According to EMA, 92% of organizations receive up to 500 events per day. This is low-confidence reporting at its apex. Considering the average analyst can only investigate about ten of these per day (on the high end), this rate is clearly unmanageable. 

More recently, organizations have been working to filter these alerts, only targeting the most highly-critical warnings they receive each day. There are a few problems with this approach. First, in the same report, EMA noted that 88 percent of respondents still said they were receiving up to 500 severe/critical alerts per day. The volume may have been parsed differently, but it was still unsustainable.

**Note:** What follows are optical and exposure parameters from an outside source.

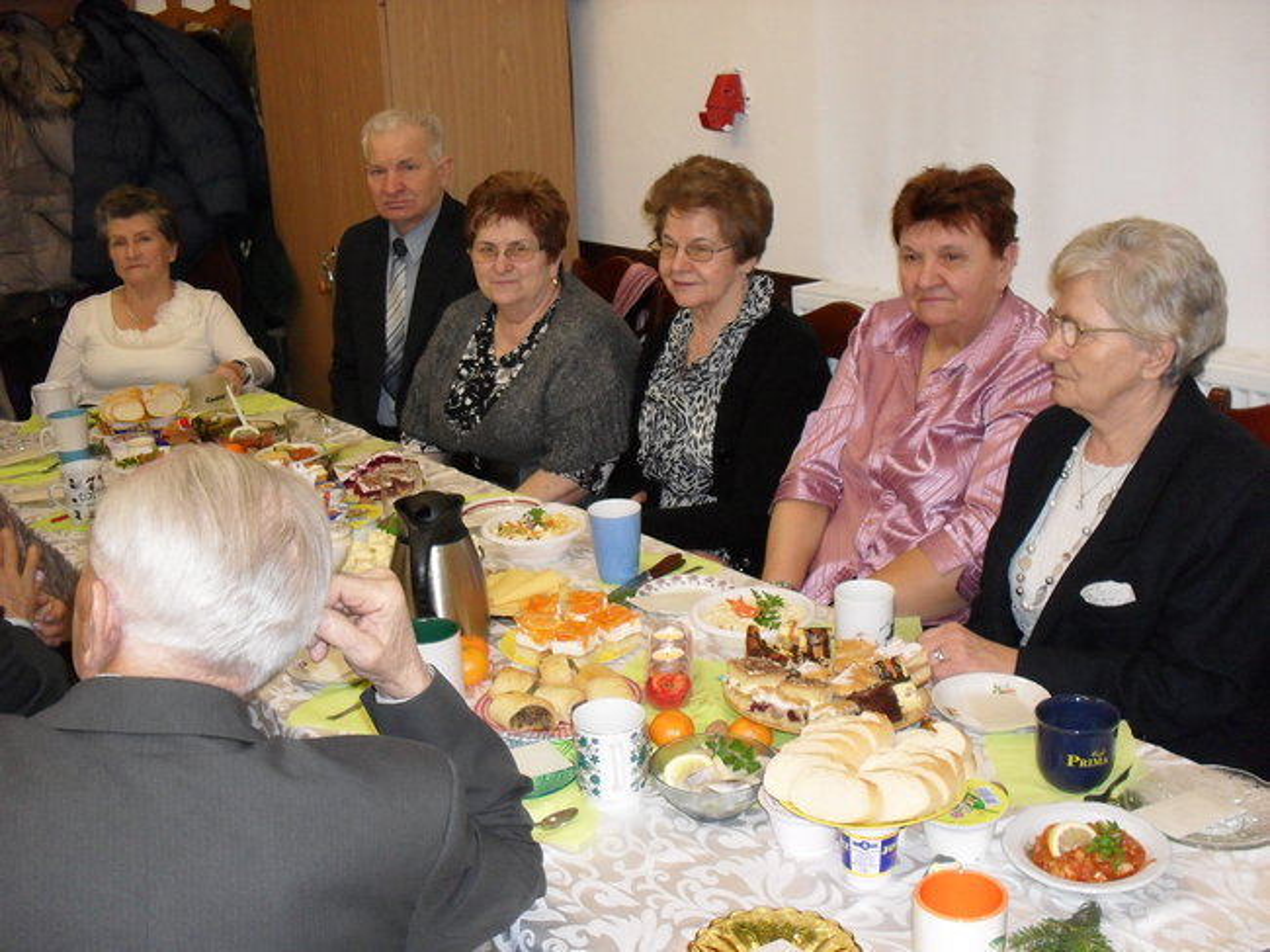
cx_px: 635
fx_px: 1394
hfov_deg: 49.0
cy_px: 476
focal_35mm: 38
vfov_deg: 37.7
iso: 200
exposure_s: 1/45
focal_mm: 6.3
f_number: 2.8
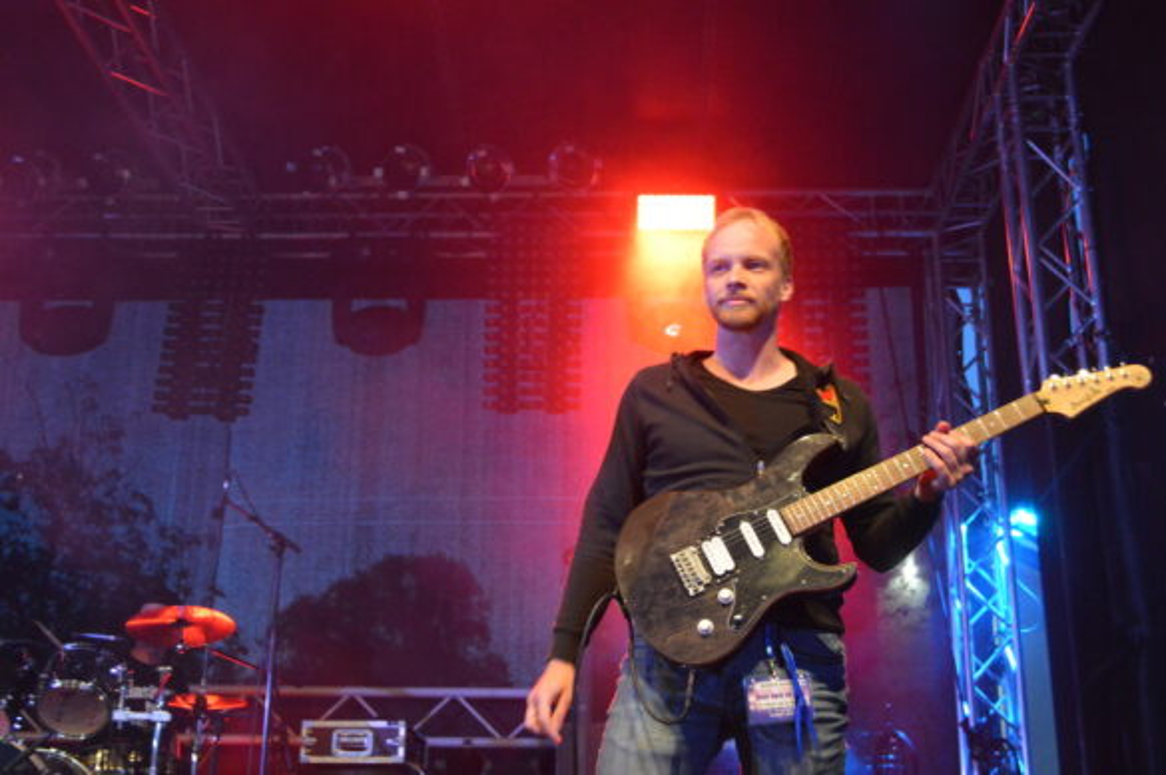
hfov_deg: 46.4
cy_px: 388
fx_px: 1359
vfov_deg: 31.8
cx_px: 583
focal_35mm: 42
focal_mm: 28
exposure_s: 1/25
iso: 3200
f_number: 4.5
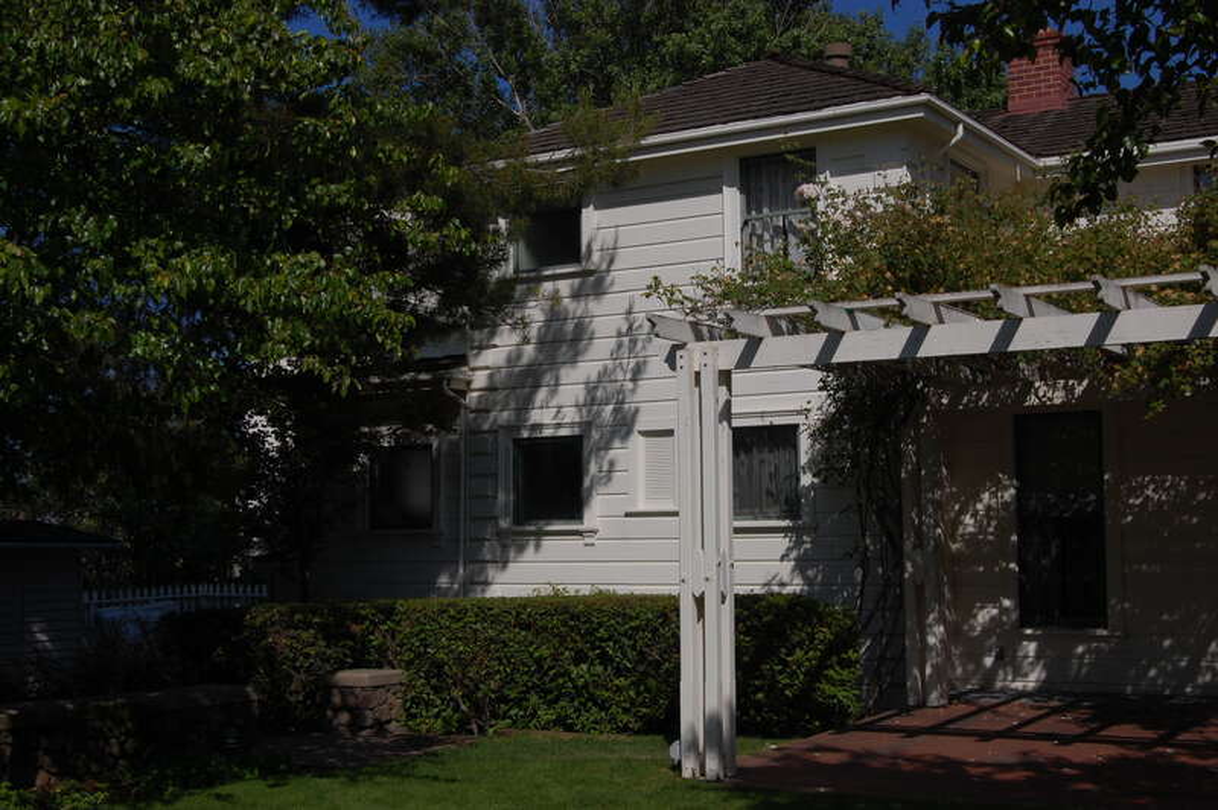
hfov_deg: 41.1
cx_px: 609
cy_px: 405
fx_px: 1623
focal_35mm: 48
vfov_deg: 28.0
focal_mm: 32
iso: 200
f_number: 16
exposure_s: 1/400
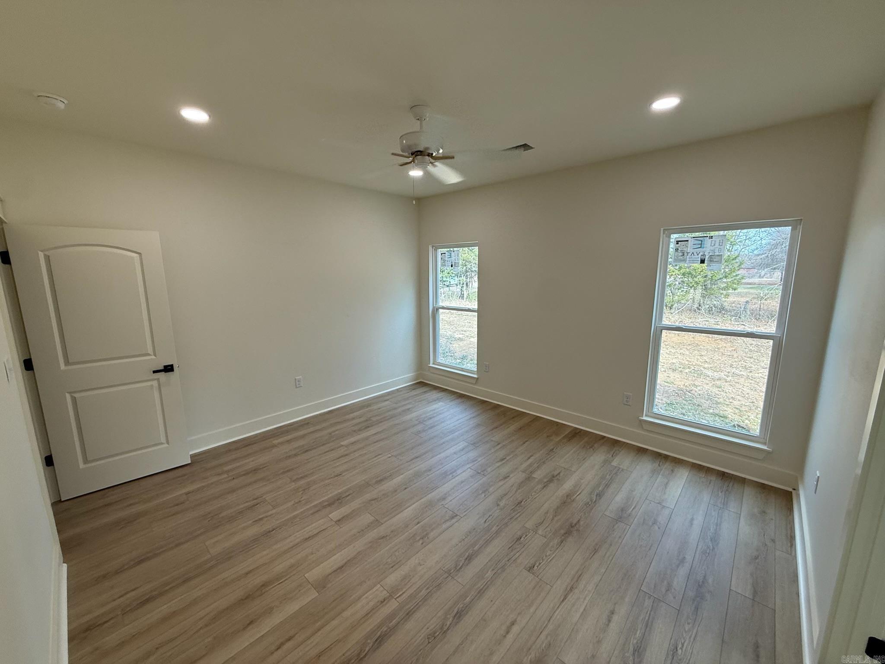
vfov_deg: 85.7
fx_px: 358
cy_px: 332
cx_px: 442
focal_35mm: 14
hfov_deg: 102.1
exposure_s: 1/99
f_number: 2.2
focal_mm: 2.22
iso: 80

Second, narrowing down your field of vision to immediate threats doesn’t solve the problem of mid- and lower-tier threats, which may not be as urgent but can still easily cause a security incident. Finally – and perhaps most importantly – prioritizing threats doesn’t get to the underlying problem – our urgent need for better context.

In just about every way, today we have the ability to see a more complete picture than ever before of the network activity, devices and people that make up our environment. Yet we still spew half-baked, low-confidence alerts in the name of speed. Ironically, the result is the opposite. Faster alerts are piling up on the desks of humans, who aren’t capable of the same speed as our robot counterparts. 

What we need to do is provide higher-fidelity alerts contextualized across multiple facets of a system. Alerts that only look at an event (whether network, endpoint or interaction) in isolation lack context, and are therefore much less likely to be reliable. 

For example, if you were alerted every time a new device entered the network, you’d be pinged every time a partner or customer visited the office with a computer and/or a phone, every time an employee brought their iPad from home, when someone logged off and back on with a new IP address – the volume would be immense.

If you were alerted every time someone sent data from the network, that volume would be unmanageable as well. However, if a new device enters the network and starts transferring large amounts of data to China – that’s something worth a second look. In isolation, these separate concepts aren’t particularly interesting, but when you start making those connections the larger picture starts coming into focus. 

In a way, context is the holy grail of the next generation of automated security solutions. So what’s holding us back? The biggest challenge is finding ways to identify these behaviors as related, even though they may be spread across different platforms, data sources and devices.

Ideally, we’d also be able to access temporal and/or content-based context about each isolated behavior to help fill in the gaps and identify trends. The path to providing unparalleled alert fidelity is connecting the dots between indicators of interesting activity across different aspects of an environment—from external to intra-network to device. Interoperability between products is extremely important to getting to this next level of security capability. 

While the police department and others in the physical world have figured out how to improve context through layers of human filtering, we need to figure out how to do the same through technology and automation in order to improve security, As our technology and algorithms get better, expect security teams that nail cross-technology integration, contextualization and interrogation to win the day.